Question

At t = 0, a battery is connected to a series arrangement of a resistor and an inductor. If the inductive time constant is 43.4 ms, at what time is the rate at which energy is dissipated in the resistor equal to the rate at which energy is stored in the inductor's magnetic field?

Answer 1

Answer:30.08 ms

Step-by-step explanation:

Given

time Constant
`\tau =43.4 ms =(L)/(R)`

Also rate at which energy is dissipated in the resistor equal to the rate at which energy is stored in inductor's magnetic Field

Energy stored in Inductor is
`U_L=(1)/(2)Li^2`

rate of Energy storing
`(dU_L)/(dt)=(1)/(2)L\cdot 2i* (di)/(dt)----1`

Rate of Energy dissipation from resistor i.e.

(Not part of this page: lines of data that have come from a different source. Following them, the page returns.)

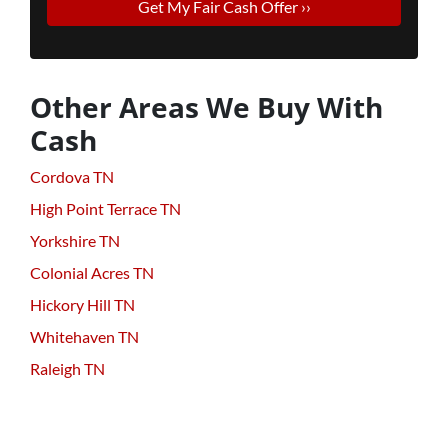
Other Areas We Buy With
Cash
Cordova TN
High Point Terrace TN
Yorkshire TN
Colonial Acres TN
Hickory Hill TN
Whitehaven TN
Raleigh TN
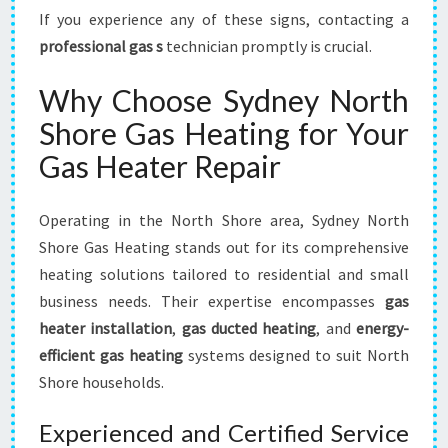
If you experience any of these signs, contacting a
professional gas s
technician promptly is crucial.
Why Choose Sydney North
Shore Gas Heating for Your
Gas Heater Repair
Operating in the North Shore area, Sydney North
Shore Gas Heating stands out for its comprehensive
heating solutions tailored to residential and small
business needs. Their expertise encompasses
gas
heater installation
,
gas ducted heating
, and
energy-
efficient gas heating
systems designed to suit North
Shore households.
Experienced and Certified Service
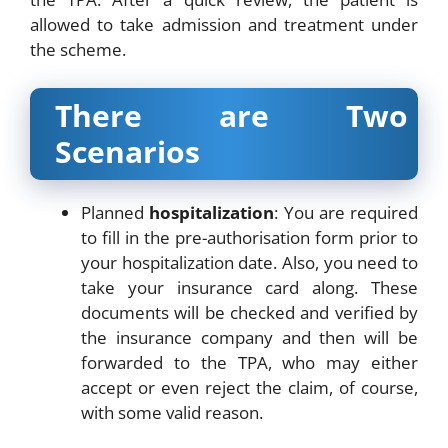
allowed to take admission and treatment under
the scheme.
There are Two
Scenarios
Planned
hospitalization
: You are required
to fill in the pre-authorisation form prior to
your hospitalization date. Also, you need to
take your insurance card along. These
documents will be checked and verified by
the insurance company and then will be
forwarded to the TPA, who may either
accept or even reject the claim, of course,
with some valid reason.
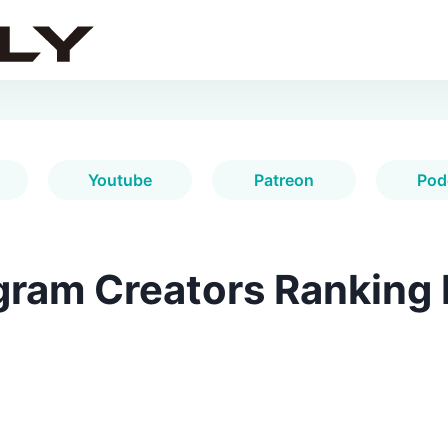
Youtube
Patreon
Pod
gram Creators Ranking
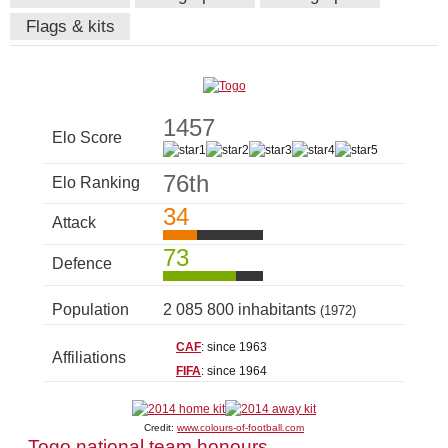
Flags & kits
1457
Elo Score
76th
Elo Ranking
34
Attack
73
Defence
Population
2 085 800 inhabitants
(1972)
CAF
: since 1963
Affiliations
FIFA
: since 1964
Credit:
www.colours-of-football.com
Togo national team honours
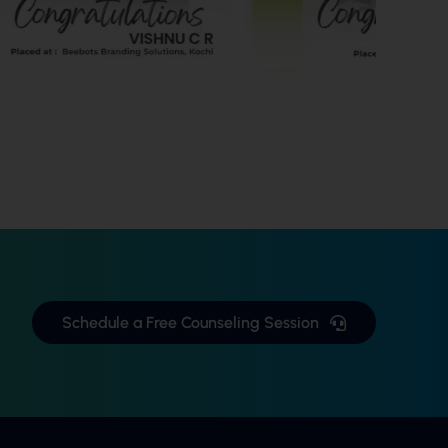
Schedule a Free Counseling Session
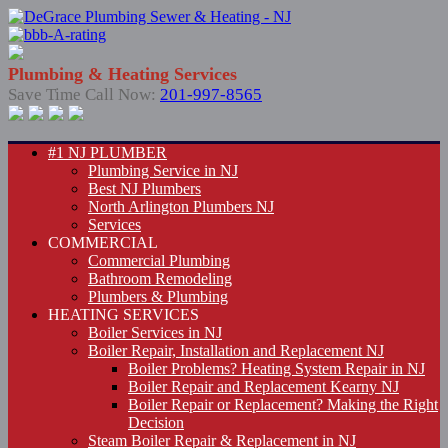
Plumbing & Heating Services
Save Time Call Now:
201-997-8565
#1 NJ PLUMBER
Plumbing Service in NJ
Best NJ Plumbers
North Arlington Plumbers NJ
Services
COMMERCIAL
Commercial Plumbing
Bathroom Remodeling
Plumbers & Plumbing
HEATING SERVICES
Boiler Services in NJ
Boiler Repair, Installation and Replacement NJ
Boiler Problems? Heating System Repair in NJ
Boiler Repair and Replacement Kearny NJ
Boiler Repair or Replacement? Making the Right
Decision
Steam Boiler Repair & Replacement in NJ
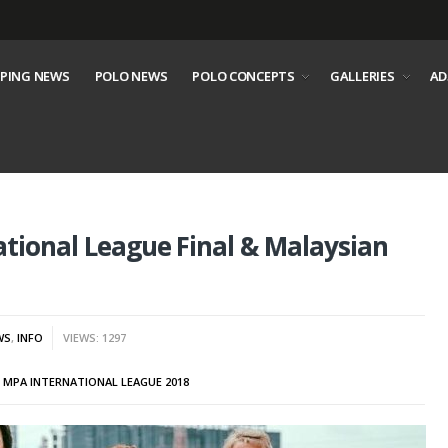
PING NEWS
POLO NEWS
POLO CONCEPTS
GALLERIES
AD
tional League Final & Malaysian
WS
,
INFO
VIEWS: 1297
,
MPA INTERNATIONAL LEAGUE 2018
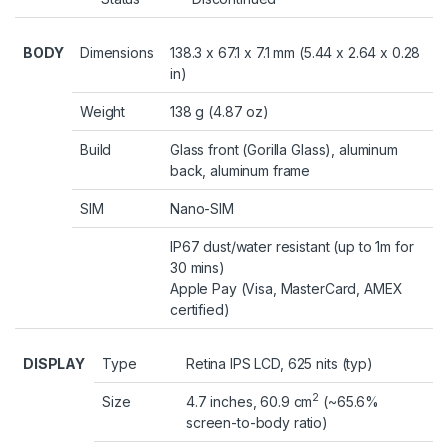
BODY
Dimensions
138.3 x 67.1 x 7.1 mm (5.44 x 2.64 x 0.28
in)
Weight
138 g (4.87 oz)
Build
Glass front (Gorilla Glass), aluminum
back, aluminum frame
SIM
Nano-SIM
IP67 dust/water resistant (up to 1m for
30 mins)
Apple Pay (Visa, MasterCard, AMEX
certified)
DISPLAY
Type
Retina IPS LCD, 625 nits (typ)
2
Size
4.7 inches, 60.9 cm
(~65.6%
screen-to-body ratio)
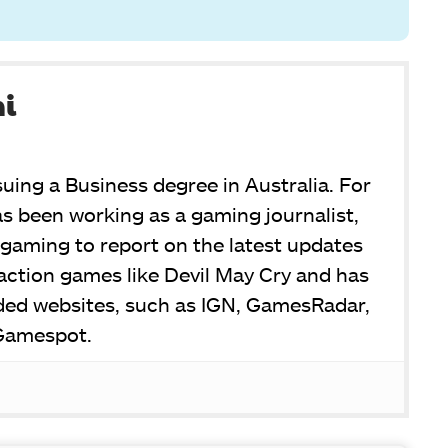
ni
suing a Business degree in Australia. For
s been working as a gaming journalist,
or gaming to report on the latest updates
y action games like Devil May Cry and has
ded websites, such as IGN, GamesRadar,
Gamespot.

Power is given by

`(dU_R)/(dt)=i^2R-----2`

Equating 1 and 2

`Li\cdot (di)/(dt)=i^2R`

`L((di)/(dt))=R(i)-----3`

i is given by
`i=(V)/(R)(1-e^{-(t)/(\tau )})`

`(di)/(dt)=(V)/(L)e^{-(t)/(\tau )}`

substitute the value of
`(di)/(dt)` in 3

`L((V)/(L)e^{-(t)/(\tau )})=R\cdot (V)/(R)(1-e^{-(t)/(\tau )})`

`e^{-(t)/(\tau )}=1-e^{-(t)/(\tau )}`

`2e^{-(t)/(\tau )}=1`

`e^{-(t)/(\tau )}=0.5`

`e^{-(t)/(43.4* 10^(-3))}=0.5`

`(t)/(43.4* 10^(-3))=0.693`

`t=30.08 ms`